Resolving deltas: 100% (49/49), done.
/content/bellman-ford-hpc-openmp-cuda/bellman-ford-hpc-openmp-cuda


### 1.3 Install Dependencies

In [7]:
%pip install pandas matplotlib seaborn



## 2. Build the Executables

Next, we compile all the C/C++ and CUDA source code. The new `Makefile` will automatically build all targets and place them in the `bin/` directory. If `nvcc` is not found, CUDA-based targets will be gracefully skipped.

In [8]:
!make clean && make all

nvcc found. Adding CUDA targets.
echo "Cleaning up..."
Cleaning up...
rm -rf bin utils/*.o
echo "Done."
Done.
nvcc found. Adding CUDA targets.
echo "Compiling utility object utils/graphGen.o"
Compiling utility object utils/graphGen.o
gcc -O2 -Wall -Iinclude -Iutils -c utils/graphGen.c -o utils/graphGen.o
echo "Compiling utility object utils/graph_io.o"
Compiling utility object utils/graph_io.o
gcc -O2 -Wall -Iinclude -Iutils -c utils/graph_io.c -o utils/graph_io.o
mkdir -p bin ; echo "Compiling executable bin/BF_serial"; gcc -O2 -Wall -Iinclude -Iutils  src/bellman_ford/serial/BF_serial.c utils/graphGen.o utils/graph_io.o -o bin/BF_serial -lm
Compiling executable bin/BF_serial
mkdir -p bin ; echo "Compiling executable bin/dijkstra_serial"; gcc -O2 -Wall -Iinclude -Iutils  src/dijkstra/serial/dijkstra_serial.c utils/graphGen.o utils/graph_io.o -o bin/dijkstra_serial -lm
Compiling executable bin/dijkstra_serial
mkdir -p bin ; echo "Compiling executable bin/floyd_serial"; gcc -O2 -Wall -I

## 3. Run the Benchmarks

Now, we'll run a series of benchmarks directly from the notebook. The code below will execute each compiled binary across a range of graph sizes and collect the timing results into a pandas DataFrame.

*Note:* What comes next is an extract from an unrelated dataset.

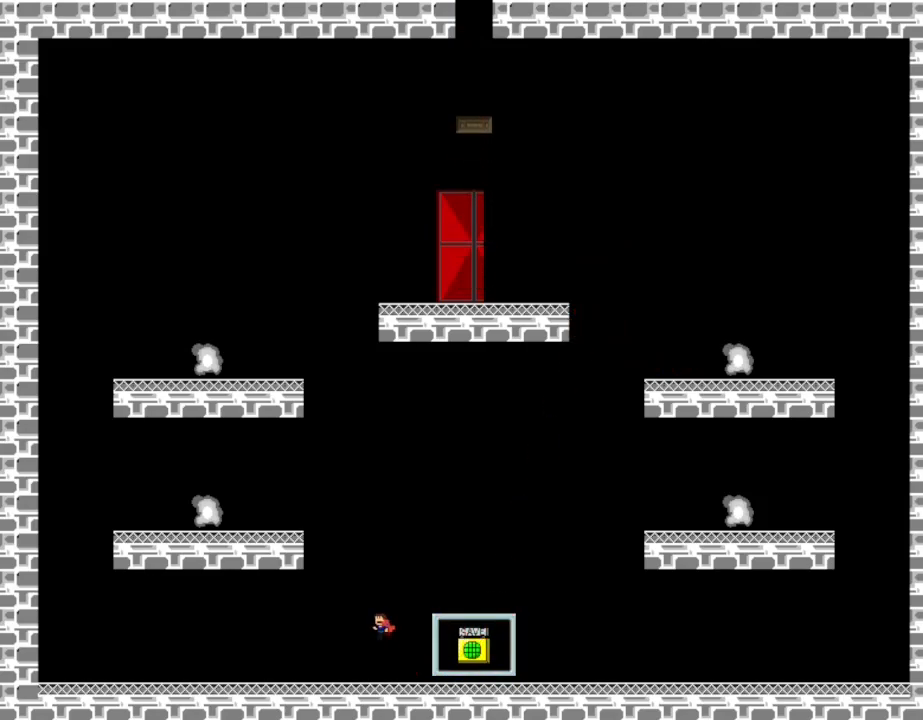
{"keys": ["l_up", "left"], "events": [[233, "l_up", "up"], [267, "l_up", "down"]]}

You can customize the vertex counts and other parameters in the `benchmark_params` dictionary.

In [9]:
import subprocess
import re
import pandas as pd
import os

def run_command(command):
    try:
        print(f"  Executing: {command}")
        return subprocess.run(command, shell=True, capture_output=True, text=True, check=True).stdout
    except subprocess.CalledProcessError as e:
        print(f"    Error running command. Stderr: {e.stderr.strip()}")
        return None

def parse_time(output):
    match = re.search(r"time: ([\d.]+) s", output)
    return float(match.group(1)) if match else None

benchmark_params = {
    'sssp_vertices': [500, 1000, 2000, 5000],
    'apsp_vertices': [50, 100, 200, 400],
    'min_w': -10,
    'max_w': 50,
    'density': 0.1,
    'threads': 4,
    'split_ratio': 0.5
}

executables = {
    'sssp': ['dijkstra_serial', 'dijkstra_openmp', 'dijkstra_cuda', 'dijkstra_hybrid', 'BF_serial', 'BF_openmp', 'BF_cuda', 'BF_hybrid'],
    'apsp': ['floyd_serial', 'floyd_openmp', 'floyd_cuda', 'johnson_serial', 'johnson_openmp', 'johnson_cuda', 'johnson_hybrid']
}

all_results = []
for group, vertices_list in [('sssp', benchmark_params['sssp_vertices']), ('apsp', benchmark_params['apsp_vertices'])]:
    for v in vertices_list:
        print(f"\nRunning {group.upper()} benchmarks for {v} vertices...")
        result_row = {'vertices': v, 'group': group}
        for exe in executables[group]:
            path = f"./bin/{exe}"
            if not os.path.exists(path):
                result_row[exe] = None
                continue

            cmd_parts = [path, v, benchmark_params['min_w'], benchmark_params['max_w']]
            # Dijkstra requires non-negative weights, so adjust min_w
            if 'dijkstra' in exe:
                cmd_parts[2] = 1 # Use 1 for min_w

            cmd_parts.append(benchmark_params['density'])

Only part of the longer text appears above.